First, state and federal agencies are not requiring full restoration of the damage. They are only requiring “reclamation”—which consists of pushing the sidecast soil back in the seismic lines created by the vibroseis vehicles. These lines are up to 15-feet wide and 2-feet deep in places. But the oil company is not required to fully restore damaged soils or replant any vegetation—including dwarf cypress trees—which were cut, run over, or wounded to make way for the oil hunt.

Seismic line and cut cypress trees in Big Cypress National Preserve

Second, based on our observations made in the preserve and Burnett Oil’s initial monitoring report, it appears that it is not complying with state and federal permit requirements that require it to return seismic survey areas to conditions consistent with presurvey conditions. Instead, the oil company is re-grading soils within 3 inches of adjacent undisturbed areas in places. Meaning, the preserve is not the same as it was prior to the seismic testing, despite the oil company’s claims that there would be no long-term impacts.

Third, a new report prepared by our scientific experts concludes that the oil company is not monitoring the damage it caused in an unbiased or statistically valid way. The report can be found here.

Specifically, the oil company makes representations in its initial monitoring report that our scientific experts disagree with, such as: the seismic lines have been successfully reclaimed; cypress trees removed had minimal impact on vegetation canopy coverage as a whole; nuisance and exotic plant populations are minimal; and groundcover vegetation is expected to rebound over time.

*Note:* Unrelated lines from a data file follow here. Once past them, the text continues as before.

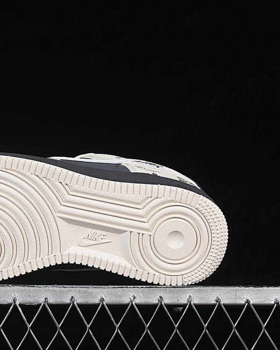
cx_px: 49
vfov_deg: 18.1
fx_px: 1098
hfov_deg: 14.4
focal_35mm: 106
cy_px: 175
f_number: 8
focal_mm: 50
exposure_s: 1/80
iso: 160
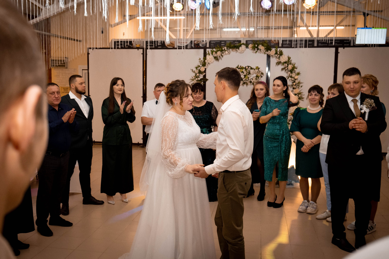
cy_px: 126
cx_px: 175
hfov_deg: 52.3
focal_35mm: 37
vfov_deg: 36.3
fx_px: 395
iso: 1600
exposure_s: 1/160
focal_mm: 22.3
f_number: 4
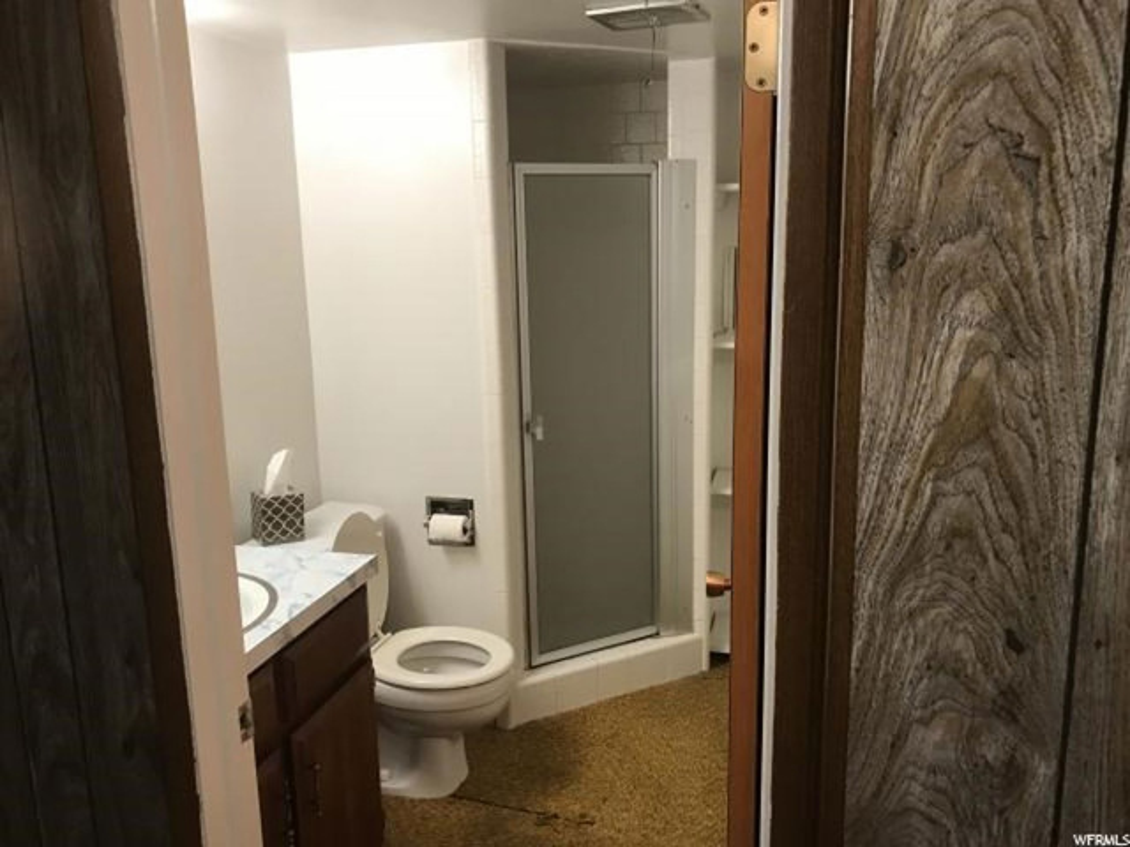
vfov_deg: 49.7
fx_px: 914
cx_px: 565
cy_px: 424
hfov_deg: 63.4
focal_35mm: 28
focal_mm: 3.99
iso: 40
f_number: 1.8
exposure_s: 1/20
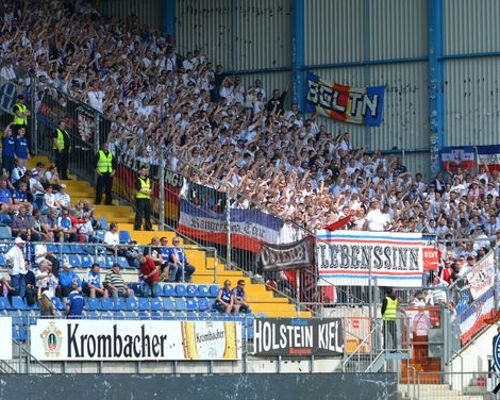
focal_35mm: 157
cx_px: 280
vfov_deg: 9.8
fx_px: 2323
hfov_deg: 12.3
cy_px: 200
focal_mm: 92
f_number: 4.5
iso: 250
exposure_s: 1/1000
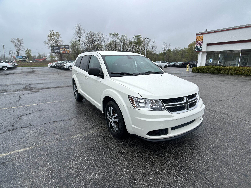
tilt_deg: -8.0
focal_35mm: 26
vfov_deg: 53.1
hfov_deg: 67.3
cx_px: 126
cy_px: 94
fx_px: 189
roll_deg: +0.5
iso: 50
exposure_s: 1/1183
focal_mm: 5.7
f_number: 1.5
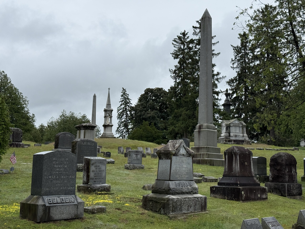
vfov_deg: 30.3
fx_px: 423
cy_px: 114
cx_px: 152
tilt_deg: +7.8
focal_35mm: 48
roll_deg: -1.2
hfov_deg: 39.7
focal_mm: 6.76
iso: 64
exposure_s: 1/2865
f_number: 1.78
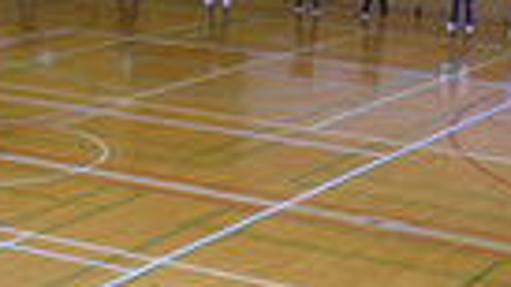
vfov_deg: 10.6
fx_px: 1504
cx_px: 104
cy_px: 403
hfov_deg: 19.1
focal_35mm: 111
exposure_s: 1/14.7
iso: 50
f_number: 2.8
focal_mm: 5.8
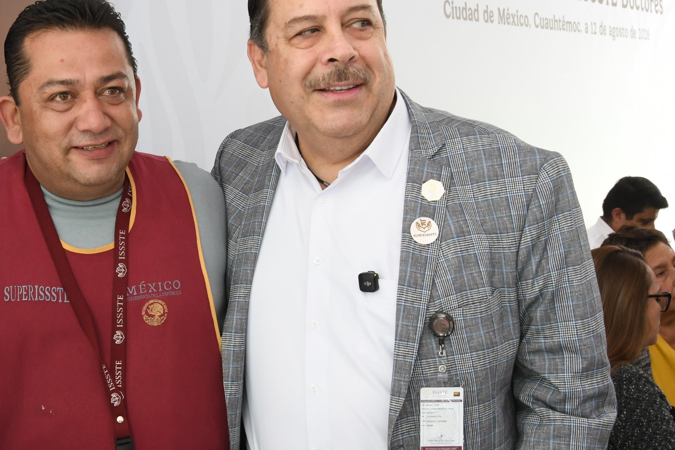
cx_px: 152
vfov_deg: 25.5
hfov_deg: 36.5
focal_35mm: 53
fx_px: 994
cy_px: 249
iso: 1250
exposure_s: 1/100
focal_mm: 20
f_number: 9
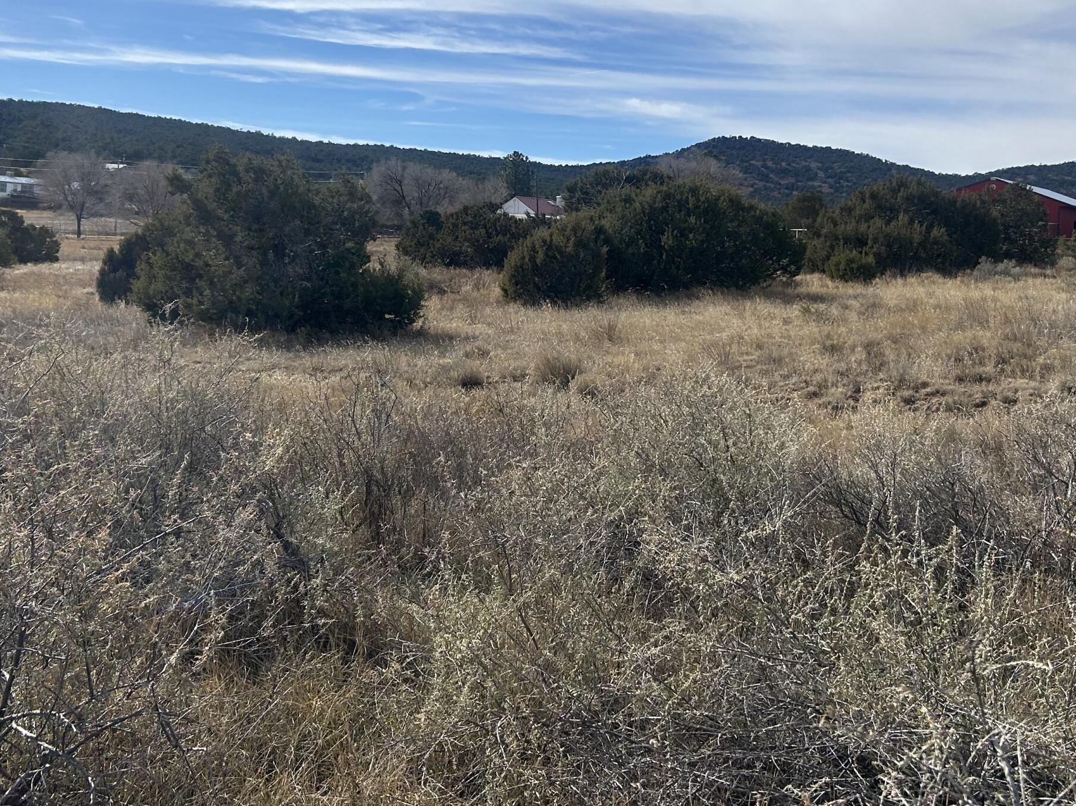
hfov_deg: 43.8
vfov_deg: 33.1
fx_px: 1336
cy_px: 231
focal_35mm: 43
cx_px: 587
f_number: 1.5
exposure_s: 1/7463
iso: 50
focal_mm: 5.7
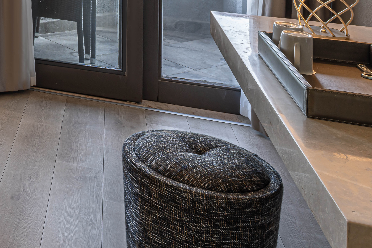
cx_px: -158
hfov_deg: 27.0
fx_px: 589
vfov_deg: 22.0
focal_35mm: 57
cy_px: -47
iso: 100
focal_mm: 17
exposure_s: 1/3
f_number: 11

Our experts conclude that this overly optimistic monitoring report is due to the extremely low bar set by poorly‐defined reclamation goals and the failure of state and federal agencies to establish more meaningful success criteria and robust monitoring methods.

It is important that state and federal agencies require Burnett Oil to get the monitoring right from the start. Otherwise, subsequent years of monitoring will not be effective in identifying problems with the oil company’s reclamation attempts so they can be promptly corrected. Specific concerns that our experts have with representations made in the oil company’s initial monitoring report include:

  • The number of monitoring stations within each designated reclamation area is not proportional to the length of the impacts caused by the oil exploration;
  • The number and size of disturbed vegetation monitoring plots are insufficient to yield statistically significant results and do not include the full width of the seismic lines the oil company created;
  • It’s unclear whether state and federal agencies will base the “success of the reclamation” on individual reclamation areas or the 110-square mile Phase I seismic survey area in its entirety;
  • The center of the seismic line is the least disturbed area because it was located between the vibroseis vehicle tires, yet the disturbed vegetation monitoring is taking place there;
  • The method for comparing the topographic elevations of adjacent undisturbed areas to reclaimed areas is “biased and inconsistent” with the oil company’s permits;
  • Fundamental plant community attributes—such as species richness and diversity—between impacted and adjacent, undisturbed areas are not being disclosed; and
  • Plant species are misidentified.

In short, despite the oil company’s claims to the contrary, our scientific experts concluded that long‐term soil, hydrologic, and vegetation damage will persist as a result of Burnett Oil Company’s seismic survey activities and unsuccessful reclamation attempts to date.

We will not be deterred by the oil company’s misleading initial monitoring report—NRDC will continue to insist on science-based restoration and monitoring of the damage caused by seismic testing in the Big Cypress National Preserve. And we will continue to oppose any efforts to resume additional damaging oil exploration or development in this endangered national park unit—in 2020 and beyond.